CHP İzmir Milletvekili Ümit Özlale, İzTV’de Nil Kahramanoğlu ile Gündem Özel programına katıldı. Son günlerde İzmir’deki işçi eylemleri ve grevler üzerine görüşlerini paylaşan Özlale, “Hangi belediye, şehre giderlerse gitsinler mevcut ücretten daha düşük bir ücret alacaklar. Emekçilerin belki de en çok istediği şey bu değil ama aldıkları maaş, İzmir ve Türkiye şartlarında makul seviyelerde. Cemil Tugay’a destek verdiğimizde bize emek düşmanı diyorlar. Oysa sendikanın taleplerine karşı çıkmak, emeği savunmamak anlamına gelmiyor. Hepimizin ortak bir noktada buluşması gerekiyor.” şeklinde konuştu.
Tugay’a destek
İzBB Başkanı Cemil Tugay’a destek veren Özlale, “İşçi ve işveren arasındaki gerginlik aslında olumlu bir durumdur. Bu, işçinin hâlâ haklarını savunduğunu ve işverenin de bu hakları koruduğunu gösteriyor. İzmir’de böyle bir durumun olması şaşırtıcı değil. Cemil Bey’e sosyal medya üzerinden açık bir destek verdim. Herkesin hak ettiği ücreti almasını isterim. İşçi çocuğuyum. İnsanların bu koşullarda ne kadar zor yaşam sürdüğünün farkındayız, ancak karşımızda klasik bir işçi-patron ilişkisi yok; bir belediye var. Bu belediye İzmir’in çıkarlarını gözetiyor ve halka hizmet ediyor. Burada bir denge sağlanması lazım. Ekonomist olarak şunu belirtmeliyim; Türkiye’de 3 asgari ücret alan kişi sayısı sadece yüzde 7. Şu anki asgari ücret 22 bin lira, belediyede çalışanların zamla birlikte alacağı ücret ise 66 bin lira. Bu, asgari ücretin 3 katına denk geliyor ve günümüz şartlarında oldukça makul.” dedi.

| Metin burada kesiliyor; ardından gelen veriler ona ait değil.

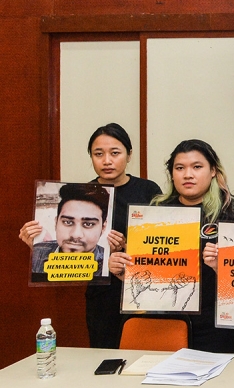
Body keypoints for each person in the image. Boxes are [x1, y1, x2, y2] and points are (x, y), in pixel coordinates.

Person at [19, 123, 162, 348]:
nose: (107, 160)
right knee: (105, 358)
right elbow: (65, 262)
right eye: (98, 154)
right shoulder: (81, 196)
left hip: (145, 292)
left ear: (129, 155)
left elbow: (164, 242)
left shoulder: (148, 190)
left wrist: (128, 247)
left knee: (146, 357)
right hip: (103, 297)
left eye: (115, 153)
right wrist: (36, 245)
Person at [111, 139, 234, 353]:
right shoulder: (154, 212)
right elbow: (146, 269)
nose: (188, 175)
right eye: (179, 168)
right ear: (172, 174)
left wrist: (223, 266)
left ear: (213, 170)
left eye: (197, 167)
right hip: (166, 320)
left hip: (215, 325)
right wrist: (123, 271)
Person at [29, 183, 109, 276]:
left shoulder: (109, 263)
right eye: (68, 222)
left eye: (88, 224)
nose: (75, 234)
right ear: (56, 223)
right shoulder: (36, 252)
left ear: (103, 228)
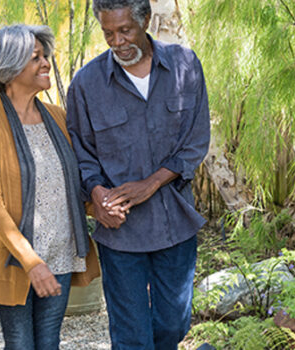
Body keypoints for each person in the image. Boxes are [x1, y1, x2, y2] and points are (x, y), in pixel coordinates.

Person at [66, 0, 211, 349]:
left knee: (173, 327)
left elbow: (195, 140)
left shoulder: (184, 65)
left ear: (145, 20)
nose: (117, 41)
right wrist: (97, 194)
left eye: (125, 30)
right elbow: (82, 155)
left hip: (174, 222)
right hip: (120, 231)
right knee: (132, 336)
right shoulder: (87, 84)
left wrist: (151, 183)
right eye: (108, 33)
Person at [0, 24, 100, 350]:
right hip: (16, 259)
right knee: (21, 344)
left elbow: (75, 185)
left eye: (46, 56)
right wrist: (32, 262)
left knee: (49, 341)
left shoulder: (58, 117)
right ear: (11, 67)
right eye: (36, 58)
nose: (46, 64)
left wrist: (106, 205)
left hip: (60, 250)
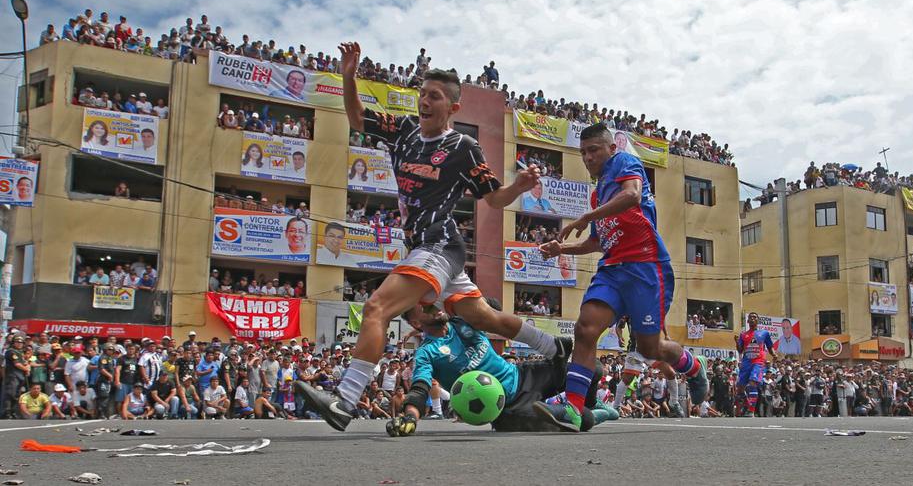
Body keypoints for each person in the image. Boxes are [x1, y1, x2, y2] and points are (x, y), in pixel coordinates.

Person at [296, 42, 568, 432]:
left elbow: (493, 198)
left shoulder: (463, 147)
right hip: (427, 247)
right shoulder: (404, 129)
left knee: (376, 309)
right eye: (422, 94)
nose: (424, 101)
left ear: (452, 108)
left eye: (434, 97)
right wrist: (349, 76)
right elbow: (357, 119)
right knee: (483, 317)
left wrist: (520, 185)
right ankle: (554, 346)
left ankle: (345, 401)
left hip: (439, 244)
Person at [534, 123, 708, 431]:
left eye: (594, 150)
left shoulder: (624, 162)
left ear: (611, 148)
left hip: (645, 265)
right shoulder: (597, 195)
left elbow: (632, 196)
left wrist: (588, 215)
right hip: (612, 268)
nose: (588, 158)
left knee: (650, 349)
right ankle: (573, 407)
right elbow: (595, 243)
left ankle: (694, 367)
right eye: (583, 152)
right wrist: (560, 248)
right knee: (585, 329)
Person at [384, 304, 601, 436]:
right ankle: (575, 411)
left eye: (429, 299)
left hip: (523, 375)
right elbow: (420, 387)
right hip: (508, 408)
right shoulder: (426, 352)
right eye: (422, 306)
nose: (430, 304)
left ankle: (588, 401)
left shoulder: (462, 321)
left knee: (595, 369)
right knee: (586, 420)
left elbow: (489, 307)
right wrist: (410, 418)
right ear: (415, 321)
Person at [735, 312, 778, 416]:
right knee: (740, 389)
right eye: (750, 317)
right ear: (748, 321)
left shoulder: (764, 333)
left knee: (752, 383)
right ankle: (748, 404)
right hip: (746, 362)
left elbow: (769, 346)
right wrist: (737, 342)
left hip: (758, 362)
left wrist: (774, 354)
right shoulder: (743, 335)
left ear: (758, 320)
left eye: (755, 317)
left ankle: (751, 410)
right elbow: (740, 350)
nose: (752, 319)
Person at [3, 334, 30, 418]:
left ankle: (13, 412)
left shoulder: (20, 352)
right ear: (13, 343)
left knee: (17, 395)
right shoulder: (11, 351)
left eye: (21, 342)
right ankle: (6, 413)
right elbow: (17, 364)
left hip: (20, 376)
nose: (19, 344)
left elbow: (25, 363)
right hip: (12, 376)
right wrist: (26, 369)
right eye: (17, 342)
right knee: (10, 394)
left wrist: (27, 367)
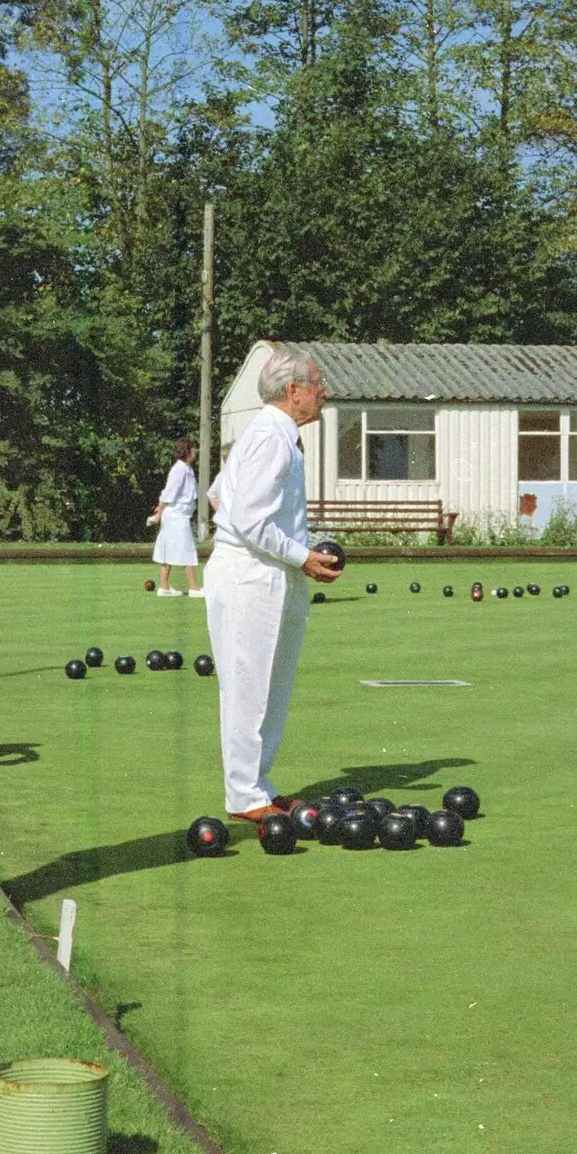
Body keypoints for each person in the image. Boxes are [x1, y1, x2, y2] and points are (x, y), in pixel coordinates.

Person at [203, 346, 341, 822]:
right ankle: (243, 796)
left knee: (270, 686)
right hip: (251, 578)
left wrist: (291, 546)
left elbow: (219, 495)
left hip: (267, 573)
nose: (324, 393)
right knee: (248, 687)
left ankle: (257, 785)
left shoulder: (268, 434)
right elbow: (244, 518)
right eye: (318, 385)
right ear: (293, 391)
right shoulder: (270, 438)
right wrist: (300, 555)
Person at [148, 438, 204, 596]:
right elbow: (169, 493)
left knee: (168, 547)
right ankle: (194, 588)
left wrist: (160, 510)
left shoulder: (186, 469)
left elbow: (170, 494)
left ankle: (164, 587)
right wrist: (159, 513)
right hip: (176, 516)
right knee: (186, 548)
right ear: (187, 451)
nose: (196, 451)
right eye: (194, 449)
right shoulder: (179, 470)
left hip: (177, 515)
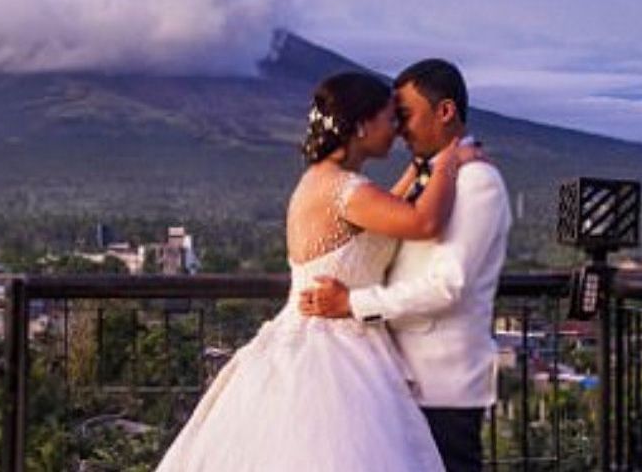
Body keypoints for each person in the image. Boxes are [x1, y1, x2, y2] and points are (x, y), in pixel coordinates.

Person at [155, 70, 484, 472]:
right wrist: (449, 163)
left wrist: (420, 168)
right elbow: (423, 222)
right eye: (389, 118)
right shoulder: (347, 191)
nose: (397, 129)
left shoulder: (329, 183)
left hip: (323, 336)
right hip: (336, 352)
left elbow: (386, 213)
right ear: (362, 126)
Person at [299, 59, 513, 472]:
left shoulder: (477, 183)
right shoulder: (431, 176)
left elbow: (448, 286)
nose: (398, 130)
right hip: (398, 380)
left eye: (406, 116)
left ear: (445, 111)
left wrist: (352, 304)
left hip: (441, 385)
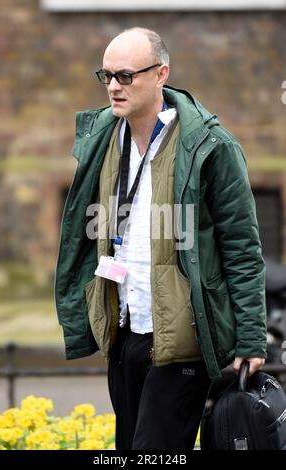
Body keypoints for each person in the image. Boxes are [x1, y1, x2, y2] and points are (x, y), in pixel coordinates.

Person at [55, 27, 267, 450]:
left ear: (161, 74)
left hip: (183, 337)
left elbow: (241, 247)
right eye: (107, 76)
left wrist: (250, 336)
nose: (114, 87)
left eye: (126, 76)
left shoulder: (210, 146)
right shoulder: (103, 136)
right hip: (124, 327)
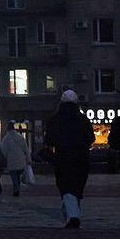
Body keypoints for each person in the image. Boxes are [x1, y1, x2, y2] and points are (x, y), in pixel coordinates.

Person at [46, 89, 93, 227]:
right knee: (77, 187)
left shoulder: (55, 119)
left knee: (65, 186)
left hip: (62, 157)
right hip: (81, 158)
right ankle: (73, 214)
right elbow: (91, 138)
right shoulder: (83, 119)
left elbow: (49, 140)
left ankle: (72, 215)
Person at [2, 125, 31, 198]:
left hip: (11, 160)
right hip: (21, 159)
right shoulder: (20, 137)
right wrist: (28, 158)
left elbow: (4, 150)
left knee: (13, 175)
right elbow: (26, 148)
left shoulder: (6, 138)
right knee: (18, 175)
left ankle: (16, 189)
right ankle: (17, 187)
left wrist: (5, 158)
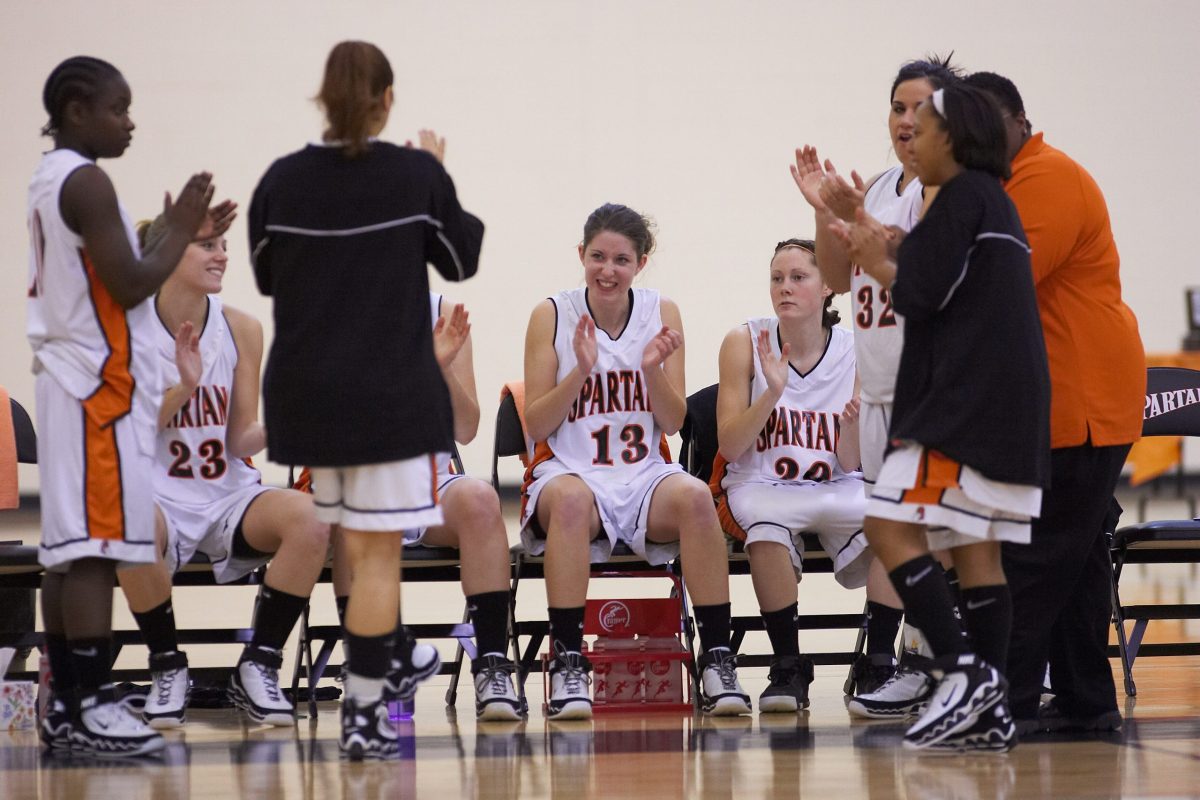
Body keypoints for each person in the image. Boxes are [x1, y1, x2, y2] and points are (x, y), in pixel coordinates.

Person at [248, 41, 483, 760]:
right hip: (385, 397)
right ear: (387, 101)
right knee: (378, 557)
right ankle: (363, 714)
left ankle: (386, 667)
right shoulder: (414, 174)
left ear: (323, 98)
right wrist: (436, 170)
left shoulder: (281, 181)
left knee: (354, 538)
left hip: (306, 401)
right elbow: (462, 258)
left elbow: (264, 275)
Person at [830, 82, 1050, 754]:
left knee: (887, 524)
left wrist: (874, 259)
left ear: (952, 139)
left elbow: (918, 294)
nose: (909, 139)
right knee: (977, 552)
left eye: (921, 127)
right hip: (1004, 408)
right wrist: (868, 234)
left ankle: (959, 673)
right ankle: (992, 705)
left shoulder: (962, 199)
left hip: (968, 409)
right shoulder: (987, 201)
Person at [27, 55, 223, 757]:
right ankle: (89, 704)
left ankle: (67, 707)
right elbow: (135, 281)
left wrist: (177, 228)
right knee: (92, 552)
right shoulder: (86, 180)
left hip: (68, 381)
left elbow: (116, 272)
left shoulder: (51, 179)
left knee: (67, 552)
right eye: (118, 108)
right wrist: (175, 224)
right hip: (93, 389)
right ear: (78, 108)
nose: (130, 120)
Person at [964, 71, 1145, 734]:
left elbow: (994, 281)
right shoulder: (1004, 182)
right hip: (1063, 400)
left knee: (1032, 558)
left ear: (1014, 121)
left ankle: (1001, 707)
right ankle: (1088, 700)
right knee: (1079, 555)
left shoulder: (1046, 177)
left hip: (1082, 402)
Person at [521, 202, 750, 719]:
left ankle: (716, 657)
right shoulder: (551, 314)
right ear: (581, 255)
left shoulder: (661, 312)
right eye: (598, 256)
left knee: (695, 497)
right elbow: (535, 424)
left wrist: (651, 370)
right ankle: (569, 662)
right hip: (570, 471)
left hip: (643, 473)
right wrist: (579, 371)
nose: (608, 269)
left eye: (621, 259)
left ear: (641, 263)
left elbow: (672, 423)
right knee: (574, 504)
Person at [114, 213, 331, 730]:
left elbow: (239, 439)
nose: (222, 254)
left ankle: (259, 666)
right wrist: (184, 388)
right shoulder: (126, 327)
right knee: (128, 521)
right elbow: (123, 432)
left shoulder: (243, 327)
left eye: (224, 244)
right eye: (206, 244)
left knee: (312, 517)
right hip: (157, 494)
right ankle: (168, 666)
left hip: (228, 495)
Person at [791, 56, 961, 717]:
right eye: (897, 107)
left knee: (944, 536)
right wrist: (826, 215)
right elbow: (837, 277)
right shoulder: (885, 185)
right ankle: (916, 661)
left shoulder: (954, 190)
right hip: (884, 392)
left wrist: (861, 220)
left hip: (938, 392)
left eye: (921, 108)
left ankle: (934, 664)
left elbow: (925, 283)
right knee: (900, 532)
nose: (906, 120)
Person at [329, 289, 522, 722]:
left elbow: (467, 427)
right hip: (359, 479)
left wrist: (440, 369)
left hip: (428, 481)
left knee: (480, 500)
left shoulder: (445, 314)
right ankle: (376, 663)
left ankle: (492, 666)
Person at [711, 238, 871, 713]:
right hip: (761, 484)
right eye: (777, 278)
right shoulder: (744, 341)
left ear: (827, 288)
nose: (785, 288)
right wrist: (771, 394)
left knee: (894, 519)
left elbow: (850, 461)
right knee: (764, 530)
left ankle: (879, 662)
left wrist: (851, 428)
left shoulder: (857, 348)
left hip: (834, 482)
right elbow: (730, 446)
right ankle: (788, 664)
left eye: (798, 278)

‘Sendika seçim yapmak zorunda’
Belediyede işçi fazlalığı olduğunu vurgulayan Özlale, “Fazladan istihdam edilen kişilere verilen para, İzmir’in parasıdır. Karşımızda İzmir halkına hizmet etmekle yükümlü bir belediye var. Eğer bir çalışan hak etmediği bir maaş alıyorsa, bilin ki o kişi İzmir halkının hakkını yiyordur. İzBB başkanlığı adaylığımda da işçi fazlalığı olduğuna dair görüşlerimi dile getirmiştim ve aynı noktadayım. İşçilere önerilen zamlarla birlikte ikinci altı ayda 120-130 bin lira civarında maaşlar konuşuluyor. Kamu sektöründe en yüksek maaşı alan profesör bile bu kadar kazanmıyor. Özel sektörde de bu maaşı alan insan sayısı oldukça sınırlıdır. Gönlüm isterdi ki işçi kardeşlerimize daha fazlasını verebilelim, fakat belediyenin bütçesi ve yapılan kesintiler ortada. Sendika burada bir tercih yapmak zorunda kalacak: ya taleplerine karşılık alacaklar ama daha az sayıda işçi çalışacak ya da daha düşük maaşlarla çalışmayı kabullenecekler. Cemil Başkan öncesi imzalanan astronomik sözleşmeler şu anda belediyedeki iş barışını bozmaktadır.” ifadelerini kullandı.
‘Bilinçli bir seçmen var’
Özlale, İzmir’in sendikal tartışmaların en rahat yapıldığı şehirlerden biri olduğunu da belirterek, “Bu açıdan şanslıyız. Eğer bir bilgi kirliliği varsa bu durum kısa sürede giderilecektir. İzmir halkı durumu dikkatle takip ediyor. Sevindiğim bir nokta da şu; İzmir halkı belediyenin bütçesini sorgulamaya başlamış ve üzerinde bir yaptırım uygulamaya hazır. Eğer çok yüksek maaşlar ödenirse ve biz kaliteli hizmet alamazsak ya da bunun bedelini su faturaları gibi yerlerde ödemek zorunda kalırsak, gözümüzden düşersin sinyali veriyor. Bu, oldukça bilinçli bir seçmen profili olduğunu gösteriyor.” diye ekledi.